> Exercise description
Please give the records below again in full, exactly, with the images left out.

(Page-level text extractions)
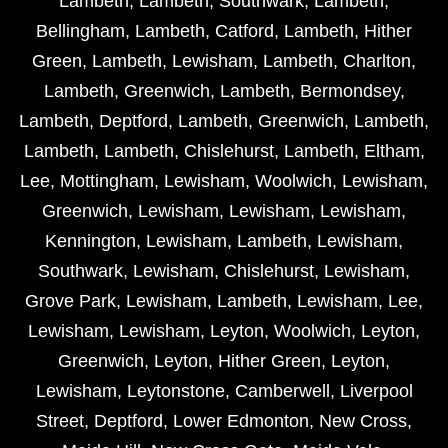
Lambeth
,
Lambeth
,
Southwark
,
Lambeth
,
Bellingham
,
Lambeth
,
Catford
,
Lambeth
,
Hither
Green
,
Lambeth
,
Lewisham
,
Lambeth
,
Charlton
,
Lambeth
,
Greenwich
,
Lambeth
,
Bermondsey
,
Lambeth
,
Deptford
,
Lambeth
,
Greenwich
,
Lambeth
,
Lambeth
,
Lambeth
,
Chislehurst
,
Lambeth
,
Eltham
,
Lee
,
Mottingham
,
Lewisham
,
Woolwich
,
Lewisham
,
Greenwich
,
Lewisham
,
Lewisham
,
Lewisham
,
Kennington
,
Lewisham
,
Lambeth
,
Lewisham
,
Southwark
,
Lewisham
,
Chislehurst
,
Lewisham
,
Grove Park
,
Lewisham
,
Lambeth
,
Lewisham
,
Lee
,
Lewisham
,
Lewisham
,
Leyton
,
Woolwich
,
Leyton
,
Greenwich
,
Leyton
,
Hither Green
,
Leyton
,
Lewisham
,
Leytonstone
,
Camberwell
,
Liverpool
Street
,
Deptford
,
Lower Edmonton
,
New Cross
,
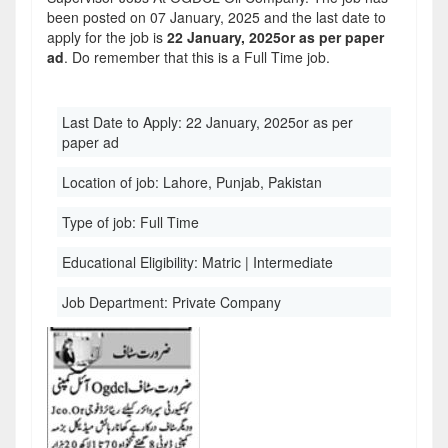
been posted on 07 January, 2025 and the last date to
apply for the job is
22 January, 2025or as per paper
ad
. Do remember that this is a Full Time job.
Last Date to Apply:
22 January, 2025or as per
paper ad
Location of job:
Lahore, Punjab, Pakistan
Type of job:
Full Time
Educational Eligibility:
Matric | Intermediate
Job Department:
Private Company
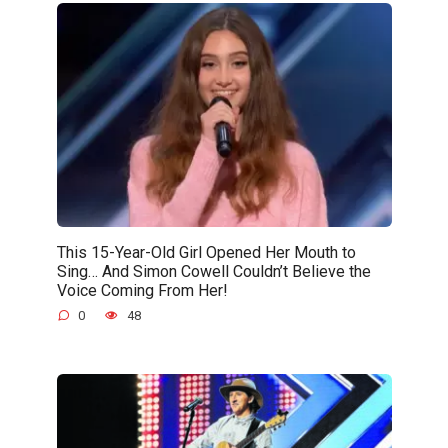
This 15-Year-Old Girl Opened Her Mouth to
Sing… And Simon Cowell Couldn’t Believe the
Voice Coming From Her!
0
48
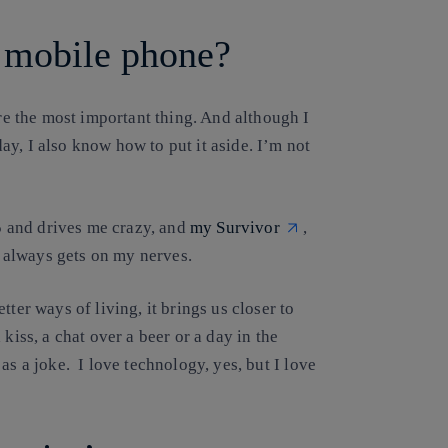
a mobile phone?
are the most important thing. And although I
y, I also know how to put it aside. I’m not
5 and drives me crazy, and
my Survivor
,
 always gets on my nerves.
ter ways of living, it brings us closer to
kiss, a chat over a beer or a day in the
 as a joke.
I love technology, yes, but I love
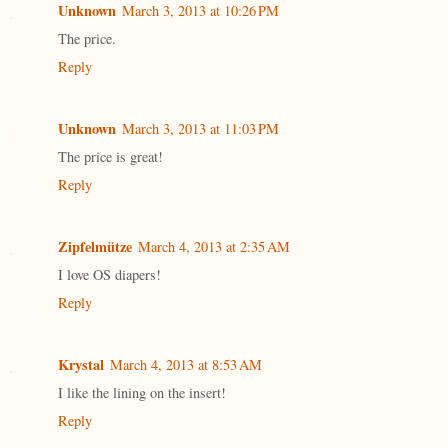
Unknown
March 3, 2013 at 10:26 PM
The price.
Reply
Unknown
March 3, 2013 at 11:03 PM
The price is great!
Reply
Zipfelmütze
March 4, 2013 at 2:35 AM
I love OS diapers!
Reply
Krystal
March 4, 2013 at 8:53 AM
I like the lining on the insert!
Reply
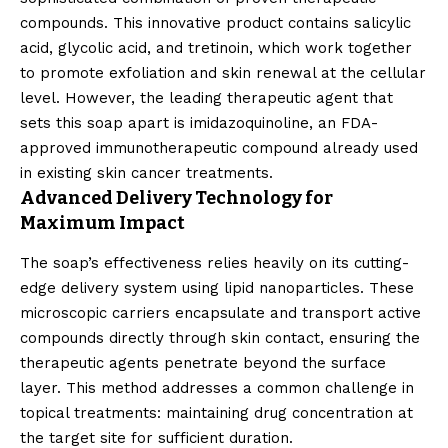
compounds. This innovative product contains salicylic
acid, glycolic acid, and tretinoin, which work together
to promote exfoliation and skin renewal at the cellular
level. However, the leading therapeutic agent that
sets this soap apart is imidazoquinoline, an FDA-
approved immunotherapeutic compound already used
in existing skin cancer treatments.
Advanced Delivery Technology for
Maximum Impact
The soap’s effectiveness relies heavily on its cutting-
edge delivery system using lipid nanoparticles. These
microscopic carriers encapsulate and transport active
compounds directly through skin contact, ensuring the
therapeutic agents penetrate beyond the surface
layer. This method addresses a common challenge in
topical treatments: maintaining drug concentration at
the target site for sufficient duration.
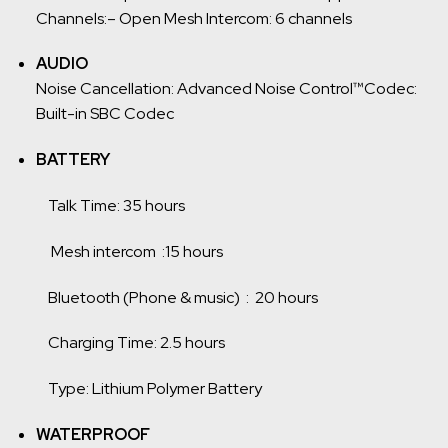
Channels:
– Open Mesh Intercom: 6 channels
AUDIO
Noise Cancellation: Advanced Noise Control™
Codec:
Built-in SBC Codec
BATTERY
Talk Time: 35 hours
Mesh intercom :15 hours
Bluetooth (Phone & music) : 20 hours
Charging Time: 2.5 hours
Type: Lithium Polymer Battery
WATERPROOF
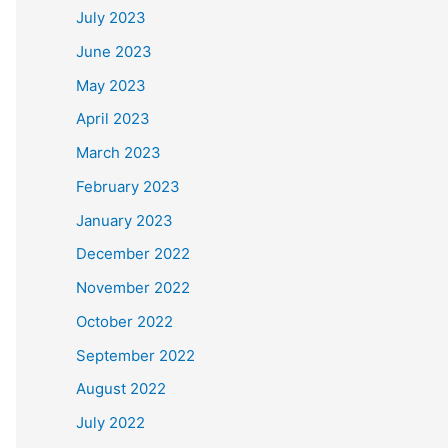
July 2023
June 2023
May 2023
April 2023
March 2023
February 2023
January 2023
December 2022
November 2022
October 2022
September 2022
August 2022
July 2022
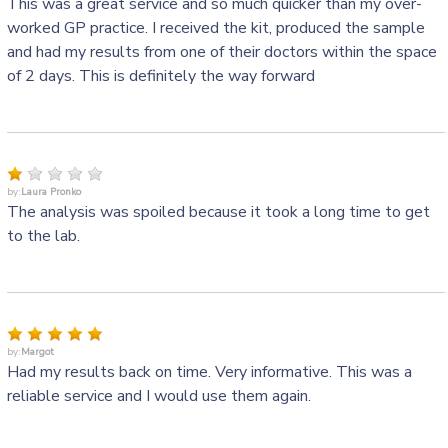
This was a great service and so much quicker than my over-
worked GP practice. I received the kit, produced the sample
and had my results from one of their doctors within the space
of 2 days. This is definitely the way forward
by:
Laura Pronko
The analysis was spoiled because it took a long time to get
to the lab.
by:
Margot
Had my results back on time. Very informative. This was a
reliable service and I would use them again.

> Written answer
Lambeth
,
Lambeth
,
Southwark
,
Lambeth
,
Bellingham
,
Lambeth
,
Catford
,
Lambeth
,
Hither
Green
,
Lambeth
,
Lewisham
,
Lambeth
,
Charlton
,
Lambeth
,
Greenwich
,
Lambeth
,
Bermondsey
,
Lambeth
,
Deptford
,
Lambeth
,
Greenwich
,
Lambeth
,
Lambeth
,
Lambeth
,
Chislehurst
,
Lambeth
,
Eltham
,
Lee
,
Mottingham
,
Lewisham
,
Woolwich
,
Lewisham
,
Greenwich
,
Lewisham
,
Lewisham
,
Lewisham
,
Kennington
,
Lewisham
,
Lambeth
,
Lewisham
,
Southwark
,
Lewisham
,
Chislehurst
,
Lewisham
,
Grove Park
,
Lewisham
,
Lambeth
,
Lewisham
,
Lee
,
Lewisham
,
Lewisham
,
Leyton
,
Woolwich
,
Leyton
,
Greenwich
,
Leyton
,
Hither Green
,
Leyton
,
Lewisham
,
Leytonstone
,
Camberwell
,
Liverpool
Street
,
Deptford
,
Lower Edmonton
,
New Cross
,
been posted on 07 January, 2025 and the last date to
apply for the job is
22 January, 2025or as per paper
ad
. Do remember that this is a Full Time job.
Last Date to Apply:
22 January, 2025or as per
paper ad
Location of job:
Lahore, Punjab, Pakistan
Type of job:
Full Time
Educational Eligibility:
Matric | Intermediate
Job Department:
Private Company
This 15-Year-Old Girl Opened Her Mouth to
Sing… And Simon Cowell Couldn’t Believe the
Voice Coming From Her!
0
48
a mobile phone?
are the most important thing. And although I
y, I also know how to put it aside. I’m not
5 and drives me crazy, and
my Survivor
,
 always gets on my nerves.
ter ways of living, it brings us closer to
kiss, a chat over a beer or a day in the
 as a joke.
I love technology, yes, but I love
Unknown
March 3, 2013 at 10:26 PM
The price.
Reply
Unknown
March 3, 2013 at 11:03 PM
The price is great!
Reply
Zipfelmütze
March 4, 2013 at 2:35 AM
I love OS diapers!
Reply
Krystal
March 4, 2013 at 8:53 AM
I like the lining on the insert!
Reply
compounds. This innovative product contains salicylic
acid, glycolic acid, and tretinoin, which work together
to promote exfoliation and skin renewal at the cellular
level. However, the leading therapeutic agent that
sets this soap apart is imidazoquinoline, an FDA-
approved immunotherapeutic compound already used
in existing skin cancer treatments.
Advanced Delivery Technology for
Maximum Impact
The soap’s effectiveness relies heavily on its cutting-
edge delivery system using lipid nanoparticles. These
microscopic carriers encapsulate and transport active
compounds directly through skin contact, ensuring the
therapeutic agents penetrate beyond the surface
layer. This method addresses a common challenge in
topical treatments: maintaining drug concentration at
the target site for sufficient duration.
Channels:
– Open Mesh Intercom: 6 channels
AUDIO
Noise Cancellation: Advanced Noise Control™
Codec:
Built-in SBC Codec
BATTERY
Talk Time: 35 hours
Mesh intercom :15 hours
Bluetooth (Phone & music) : 20 hours
Charging Time: 2.5 hours
Type: Lithium Polymer Battery
WATERPROOF
July 2023
June 2023
May 2023
April 2023
March 2023
February 2023
January 2023
December 2022
November 2022
October 2022
September 2022
August 2022
July 2022
This was a great service and so much quicker than my over-
worked GP practice. I received the kit, produced the sample
and had my results from one of their doctors within the space
of 2 days. This is definitely the way forward
by:
Laura Pronko
The analysis was spoiled because it took a long time to get
to the lab.
by:
Margot
Had my results back on time. Very informative. This was a
reliable service and I would use them again.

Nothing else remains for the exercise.